(Rows from a dataset)
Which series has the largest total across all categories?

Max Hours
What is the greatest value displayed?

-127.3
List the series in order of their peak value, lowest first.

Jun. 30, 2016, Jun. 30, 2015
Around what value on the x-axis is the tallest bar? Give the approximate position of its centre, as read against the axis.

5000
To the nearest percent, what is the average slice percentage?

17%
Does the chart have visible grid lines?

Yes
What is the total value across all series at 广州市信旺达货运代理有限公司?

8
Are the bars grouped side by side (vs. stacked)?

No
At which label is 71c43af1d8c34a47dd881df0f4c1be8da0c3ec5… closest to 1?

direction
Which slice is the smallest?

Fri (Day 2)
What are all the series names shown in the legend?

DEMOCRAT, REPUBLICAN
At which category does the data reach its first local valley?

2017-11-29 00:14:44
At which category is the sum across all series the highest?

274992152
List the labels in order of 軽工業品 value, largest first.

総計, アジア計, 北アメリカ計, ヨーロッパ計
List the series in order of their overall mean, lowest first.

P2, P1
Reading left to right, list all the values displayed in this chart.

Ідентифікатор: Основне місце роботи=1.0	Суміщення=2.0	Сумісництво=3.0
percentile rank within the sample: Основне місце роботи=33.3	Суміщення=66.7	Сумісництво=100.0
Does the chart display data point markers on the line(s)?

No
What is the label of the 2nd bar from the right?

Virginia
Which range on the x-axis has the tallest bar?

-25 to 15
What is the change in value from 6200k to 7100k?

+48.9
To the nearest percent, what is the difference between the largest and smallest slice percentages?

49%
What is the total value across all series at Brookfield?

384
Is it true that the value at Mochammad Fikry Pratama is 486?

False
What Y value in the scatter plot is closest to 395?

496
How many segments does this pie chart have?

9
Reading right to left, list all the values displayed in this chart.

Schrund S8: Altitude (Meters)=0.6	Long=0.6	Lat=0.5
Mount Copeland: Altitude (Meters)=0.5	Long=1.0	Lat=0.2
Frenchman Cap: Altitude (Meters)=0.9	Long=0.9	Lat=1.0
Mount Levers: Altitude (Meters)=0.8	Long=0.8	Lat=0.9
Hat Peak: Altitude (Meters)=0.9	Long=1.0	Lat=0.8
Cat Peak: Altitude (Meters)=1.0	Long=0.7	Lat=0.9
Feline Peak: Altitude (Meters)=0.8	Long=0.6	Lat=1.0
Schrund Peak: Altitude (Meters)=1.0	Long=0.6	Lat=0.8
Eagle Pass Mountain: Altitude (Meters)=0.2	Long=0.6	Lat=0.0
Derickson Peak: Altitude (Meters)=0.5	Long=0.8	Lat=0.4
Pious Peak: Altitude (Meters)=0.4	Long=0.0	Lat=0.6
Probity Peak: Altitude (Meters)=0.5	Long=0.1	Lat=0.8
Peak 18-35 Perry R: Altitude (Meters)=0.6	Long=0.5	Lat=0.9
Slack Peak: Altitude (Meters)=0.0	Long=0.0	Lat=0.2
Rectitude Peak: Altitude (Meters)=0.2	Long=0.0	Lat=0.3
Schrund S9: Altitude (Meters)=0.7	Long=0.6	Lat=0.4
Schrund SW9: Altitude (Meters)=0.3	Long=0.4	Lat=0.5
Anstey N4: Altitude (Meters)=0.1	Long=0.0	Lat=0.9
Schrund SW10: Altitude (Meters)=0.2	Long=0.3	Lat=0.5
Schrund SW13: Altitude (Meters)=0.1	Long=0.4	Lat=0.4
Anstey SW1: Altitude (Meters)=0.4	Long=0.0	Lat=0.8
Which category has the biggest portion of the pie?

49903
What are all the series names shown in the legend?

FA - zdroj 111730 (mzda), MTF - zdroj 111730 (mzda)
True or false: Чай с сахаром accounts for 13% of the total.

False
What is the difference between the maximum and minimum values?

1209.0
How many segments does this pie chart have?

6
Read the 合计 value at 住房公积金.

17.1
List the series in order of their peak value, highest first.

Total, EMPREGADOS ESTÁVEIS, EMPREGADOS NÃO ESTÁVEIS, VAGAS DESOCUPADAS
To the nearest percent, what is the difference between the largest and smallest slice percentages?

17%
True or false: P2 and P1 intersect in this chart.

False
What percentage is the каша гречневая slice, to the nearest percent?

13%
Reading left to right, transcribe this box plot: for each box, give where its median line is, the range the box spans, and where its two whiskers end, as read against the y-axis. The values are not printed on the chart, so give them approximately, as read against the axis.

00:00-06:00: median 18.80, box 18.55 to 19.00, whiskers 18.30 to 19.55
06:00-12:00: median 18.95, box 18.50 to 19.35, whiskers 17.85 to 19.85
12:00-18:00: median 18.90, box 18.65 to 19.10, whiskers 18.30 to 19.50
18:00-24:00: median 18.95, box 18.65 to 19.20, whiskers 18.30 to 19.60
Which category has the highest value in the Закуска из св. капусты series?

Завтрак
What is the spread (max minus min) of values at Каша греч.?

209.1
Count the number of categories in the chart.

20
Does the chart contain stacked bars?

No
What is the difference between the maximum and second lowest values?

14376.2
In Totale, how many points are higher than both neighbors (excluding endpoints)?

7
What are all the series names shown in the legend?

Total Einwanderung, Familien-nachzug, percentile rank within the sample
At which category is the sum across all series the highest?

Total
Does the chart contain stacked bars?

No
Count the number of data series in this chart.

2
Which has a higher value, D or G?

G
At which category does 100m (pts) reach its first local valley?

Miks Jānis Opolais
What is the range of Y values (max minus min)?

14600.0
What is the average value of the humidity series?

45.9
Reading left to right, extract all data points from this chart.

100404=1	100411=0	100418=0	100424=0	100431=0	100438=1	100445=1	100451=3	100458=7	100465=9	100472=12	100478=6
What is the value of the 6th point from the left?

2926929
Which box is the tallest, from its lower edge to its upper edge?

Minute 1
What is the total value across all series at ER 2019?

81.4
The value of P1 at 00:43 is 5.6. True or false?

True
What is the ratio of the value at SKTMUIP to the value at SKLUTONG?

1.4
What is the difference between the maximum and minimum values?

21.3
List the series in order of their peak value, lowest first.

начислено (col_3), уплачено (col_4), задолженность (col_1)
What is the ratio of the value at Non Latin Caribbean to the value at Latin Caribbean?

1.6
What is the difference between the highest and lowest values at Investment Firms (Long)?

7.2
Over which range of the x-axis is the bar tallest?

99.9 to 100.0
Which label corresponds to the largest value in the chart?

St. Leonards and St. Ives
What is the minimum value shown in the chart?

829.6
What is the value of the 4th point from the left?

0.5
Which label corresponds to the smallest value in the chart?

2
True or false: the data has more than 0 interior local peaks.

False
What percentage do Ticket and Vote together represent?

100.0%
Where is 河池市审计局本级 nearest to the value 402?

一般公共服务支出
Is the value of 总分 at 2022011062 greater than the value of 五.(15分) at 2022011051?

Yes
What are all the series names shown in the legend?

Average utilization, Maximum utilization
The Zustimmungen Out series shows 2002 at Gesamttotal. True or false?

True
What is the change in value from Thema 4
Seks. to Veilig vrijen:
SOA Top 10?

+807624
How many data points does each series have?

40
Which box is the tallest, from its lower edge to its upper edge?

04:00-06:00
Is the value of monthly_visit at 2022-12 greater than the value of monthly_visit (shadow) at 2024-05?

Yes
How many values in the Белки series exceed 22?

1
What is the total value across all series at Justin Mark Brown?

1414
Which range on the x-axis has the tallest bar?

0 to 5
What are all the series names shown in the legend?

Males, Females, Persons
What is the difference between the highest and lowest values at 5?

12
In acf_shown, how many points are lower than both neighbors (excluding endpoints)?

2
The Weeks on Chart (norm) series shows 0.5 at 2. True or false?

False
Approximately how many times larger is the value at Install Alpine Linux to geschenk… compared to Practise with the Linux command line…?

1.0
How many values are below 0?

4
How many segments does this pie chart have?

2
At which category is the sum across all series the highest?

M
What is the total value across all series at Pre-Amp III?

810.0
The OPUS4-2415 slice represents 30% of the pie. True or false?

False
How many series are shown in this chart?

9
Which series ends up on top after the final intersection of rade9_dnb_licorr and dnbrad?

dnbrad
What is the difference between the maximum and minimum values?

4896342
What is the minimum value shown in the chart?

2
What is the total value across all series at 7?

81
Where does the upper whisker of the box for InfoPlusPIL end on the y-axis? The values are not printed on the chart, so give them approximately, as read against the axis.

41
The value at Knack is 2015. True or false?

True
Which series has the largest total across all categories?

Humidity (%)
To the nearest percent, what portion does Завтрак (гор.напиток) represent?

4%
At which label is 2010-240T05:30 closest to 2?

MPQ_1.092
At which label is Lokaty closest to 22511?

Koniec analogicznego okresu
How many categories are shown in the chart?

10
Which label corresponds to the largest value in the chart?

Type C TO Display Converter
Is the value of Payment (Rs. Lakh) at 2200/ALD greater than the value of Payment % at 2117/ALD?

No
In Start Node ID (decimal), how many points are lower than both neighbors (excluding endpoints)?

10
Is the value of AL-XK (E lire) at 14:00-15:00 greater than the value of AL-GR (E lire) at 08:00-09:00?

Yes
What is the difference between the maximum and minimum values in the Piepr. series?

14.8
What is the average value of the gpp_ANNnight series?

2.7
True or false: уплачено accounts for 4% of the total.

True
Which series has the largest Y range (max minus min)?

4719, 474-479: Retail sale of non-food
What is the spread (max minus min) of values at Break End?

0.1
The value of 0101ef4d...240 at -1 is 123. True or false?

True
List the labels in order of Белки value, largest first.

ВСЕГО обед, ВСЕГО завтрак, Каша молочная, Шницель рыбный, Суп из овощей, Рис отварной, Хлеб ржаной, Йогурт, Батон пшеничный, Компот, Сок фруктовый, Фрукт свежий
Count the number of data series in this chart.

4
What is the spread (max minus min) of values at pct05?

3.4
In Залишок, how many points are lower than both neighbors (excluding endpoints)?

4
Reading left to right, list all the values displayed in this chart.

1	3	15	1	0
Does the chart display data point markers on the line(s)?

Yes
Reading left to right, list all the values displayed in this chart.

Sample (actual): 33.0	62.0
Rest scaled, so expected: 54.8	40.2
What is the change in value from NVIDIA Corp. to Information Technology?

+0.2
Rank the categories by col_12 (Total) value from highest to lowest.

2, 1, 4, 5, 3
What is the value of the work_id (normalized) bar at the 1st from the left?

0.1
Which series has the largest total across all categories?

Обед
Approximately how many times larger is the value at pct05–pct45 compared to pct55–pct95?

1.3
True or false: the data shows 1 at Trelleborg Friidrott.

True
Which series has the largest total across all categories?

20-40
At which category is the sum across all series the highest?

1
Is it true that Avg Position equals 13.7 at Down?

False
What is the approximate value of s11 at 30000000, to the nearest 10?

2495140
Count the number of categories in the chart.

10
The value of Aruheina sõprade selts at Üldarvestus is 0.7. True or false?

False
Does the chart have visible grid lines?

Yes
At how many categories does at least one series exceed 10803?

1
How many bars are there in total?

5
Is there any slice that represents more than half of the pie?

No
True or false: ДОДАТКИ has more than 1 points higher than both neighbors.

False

* **Exercise instructions**: Pull out each line of the rows above that contains the string "роботи".

* **Reply to the exercise**:
Ідентифікатор: Основне місце роботи=1.0	Суміщення=2.0	Сумісництво=3.0
percentile rank within the sample: Основне місце роботи=33.3	Суміщення=66.7	Сумісництво=100.0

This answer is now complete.